Successful strategic planning programs that we have seen, have their primary focus on "strategies," (options, ideas, and intuition about what the organization should be; the kinds of things that often come from the soft-data and insights senior executive have, when they take time to detach themselves from day-to-day organizational happenings).  The less successful strategic planning programs we have seen, often have their primary focus not on "strategies" but rather on the kinds of hard-data found in quantitative analysis and planning.

In strategic planning, the role of "planning" is to put the steps in place so that the "strategies" can succeed. Too much emphasis on the "planning" process can result in charts, long lists of statements on easel pads, and notebooks full of details, percentages, and targeted completion dates which in reality is often "long-range" and not "strategic" planning.  

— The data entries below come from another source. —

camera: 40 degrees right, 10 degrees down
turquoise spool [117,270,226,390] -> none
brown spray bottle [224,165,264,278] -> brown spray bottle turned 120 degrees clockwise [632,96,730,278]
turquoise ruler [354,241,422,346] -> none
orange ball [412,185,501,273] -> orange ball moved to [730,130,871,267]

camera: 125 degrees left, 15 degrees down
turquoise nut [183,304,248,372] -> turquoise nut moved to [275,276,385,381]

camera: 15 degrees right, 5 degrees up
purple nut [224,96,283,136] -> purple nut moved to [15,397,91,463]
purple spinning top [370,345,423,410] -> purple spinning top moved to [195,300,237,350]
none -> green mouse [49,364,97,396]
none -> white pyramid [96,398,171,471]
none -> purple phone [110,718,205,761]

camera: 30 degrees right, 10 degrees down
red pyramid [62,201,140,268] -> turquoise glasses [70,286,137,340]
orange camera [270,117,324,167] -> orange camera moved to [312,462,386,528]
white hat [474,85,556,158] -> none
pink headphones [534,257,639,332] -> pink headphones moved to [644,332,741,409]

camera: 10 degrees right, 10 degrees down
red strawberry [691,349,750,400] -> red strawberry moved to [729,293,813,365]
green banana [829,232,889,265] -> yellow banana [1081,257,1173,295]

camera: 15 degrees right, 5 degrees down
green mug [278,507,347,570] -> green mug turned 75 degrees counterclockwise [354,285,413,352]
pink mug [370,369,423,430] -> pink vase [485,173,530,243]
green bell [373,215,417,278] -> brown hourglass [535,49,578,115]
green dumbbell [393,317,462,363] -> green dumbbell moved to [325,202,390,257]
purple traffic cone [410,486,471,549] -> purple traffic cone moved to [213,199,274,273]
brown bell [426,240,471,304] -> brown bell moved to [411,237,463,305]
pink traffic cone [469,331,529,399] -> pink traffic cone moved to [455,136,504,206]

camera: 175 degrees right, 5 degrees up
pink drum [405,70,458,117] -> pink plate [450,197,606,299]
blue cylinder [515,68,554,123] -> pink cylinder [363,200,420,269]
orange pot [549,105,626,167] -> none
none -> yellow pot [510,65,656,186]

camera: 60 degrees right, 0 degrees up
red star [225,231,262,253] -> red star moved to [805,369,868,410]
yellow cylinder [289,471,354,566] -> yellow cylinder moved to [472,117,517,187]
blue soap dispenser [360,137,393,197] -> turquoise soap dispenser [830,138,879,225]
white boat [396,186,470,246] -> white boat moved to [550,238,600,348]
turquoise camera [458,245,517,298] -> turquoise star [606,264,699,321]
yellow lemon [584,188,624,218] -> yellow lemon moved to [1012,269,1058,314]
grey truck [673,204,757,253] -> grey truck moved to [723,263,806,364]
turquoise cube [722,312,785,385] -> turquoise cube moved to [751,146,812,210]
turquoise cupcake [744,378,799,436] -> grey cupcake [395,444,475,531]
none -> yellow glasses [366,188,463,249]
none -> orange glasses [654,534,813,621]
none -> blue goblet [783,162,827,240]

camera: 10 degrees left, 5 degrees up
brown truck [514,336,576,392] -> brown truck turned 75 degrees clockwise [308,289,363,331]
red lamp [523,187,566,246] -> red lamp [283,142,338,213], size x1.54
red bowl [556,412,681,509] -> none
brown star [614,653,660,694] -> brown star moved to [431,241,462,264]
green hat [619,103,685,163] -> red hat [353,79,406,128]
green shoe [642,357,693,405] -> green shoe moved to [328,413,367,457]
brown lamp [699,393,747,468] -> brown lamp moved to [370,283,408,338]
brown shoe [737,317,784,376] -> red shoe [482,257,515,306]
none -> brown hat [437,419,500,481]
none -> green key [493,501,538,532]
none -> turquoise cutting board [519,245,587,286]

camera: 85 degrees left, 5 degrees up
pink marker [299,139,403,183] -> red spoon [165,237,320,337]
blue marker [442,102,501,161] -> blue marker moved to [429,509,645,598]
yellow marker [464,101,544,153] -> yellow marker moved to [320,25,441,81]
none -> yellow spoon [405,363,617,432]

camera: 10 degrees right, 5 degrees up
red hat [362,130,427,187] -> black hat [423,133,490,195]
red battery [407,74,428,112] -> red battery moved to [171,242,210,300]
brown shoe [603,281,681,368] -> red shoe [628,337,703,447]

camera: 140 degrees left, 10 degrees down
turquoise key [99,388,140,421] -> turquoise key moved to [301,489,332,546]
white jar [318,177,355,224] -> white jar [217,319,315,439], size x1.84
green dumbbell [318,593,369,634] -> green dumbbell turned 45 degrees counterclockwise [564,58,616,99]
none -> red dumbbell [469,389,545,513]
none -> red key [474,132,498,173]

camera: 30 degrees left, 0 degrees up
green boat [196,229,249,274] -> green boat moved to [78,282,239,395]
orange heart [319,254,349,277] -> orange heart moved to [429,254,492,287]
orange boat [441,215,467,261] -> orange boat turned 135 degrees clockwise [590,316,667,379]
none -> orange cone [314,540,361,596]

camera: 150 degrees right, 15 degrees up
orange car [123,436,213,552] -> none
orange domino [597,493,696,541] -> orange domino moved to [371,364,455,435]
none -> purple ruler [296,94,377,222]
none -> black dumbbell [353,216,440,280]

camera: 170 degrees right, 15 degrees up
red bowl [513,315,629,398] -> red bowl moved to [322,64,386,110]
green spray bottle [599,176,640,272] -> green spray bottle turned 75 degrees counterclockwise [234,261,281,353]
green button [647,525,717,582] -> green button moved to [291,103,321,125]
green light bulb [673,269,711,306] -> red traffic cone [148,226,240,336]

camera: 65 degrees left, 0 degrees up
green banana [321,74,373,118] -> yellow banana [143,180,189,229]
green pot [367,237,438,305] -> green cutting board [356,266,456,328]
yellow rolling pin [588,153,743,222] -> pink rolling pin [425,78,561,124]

The L. F. McManus Company, Inc. functions in the role of facilitator in the strategic planning process.  Its approach is to guide and direct the planning team to reach agreement on:

1. The kind of "Vision" the strategic planning team has for the organization
2  The "Core Values" that should guide how the organization functions
3. The "Core Competencies" that separate the organization from its competitors
4. The Mission or Purpose the organization should be dedicated to achieving
5. The Major Objectives or Strategies that must be achieved to achieve this Mission

6. The Goals or Sub-Objectives that must be achieved if the Major Objectives are to become a reality
7. The Action Plans and Assigned Responsibilities needed to produce results
8. The system that will be employed to Monitor progress, adjust approach and measure results

PART 1 of a completed Strategic Plan (Sections 1-5) should be able to describe to everyone within and outside of the organization, where it is headed and how it plans to get there.  PART 2 of a completed Strategic Plan lists the details of how this will be done in terms of time, priorities and measurement systems, as required in statements 6 - 8 above.   A desirable size for a strategic planning team is usually found to be between eight to ten people key people and the time horizon to complete a strategic planning process is often between four and six months.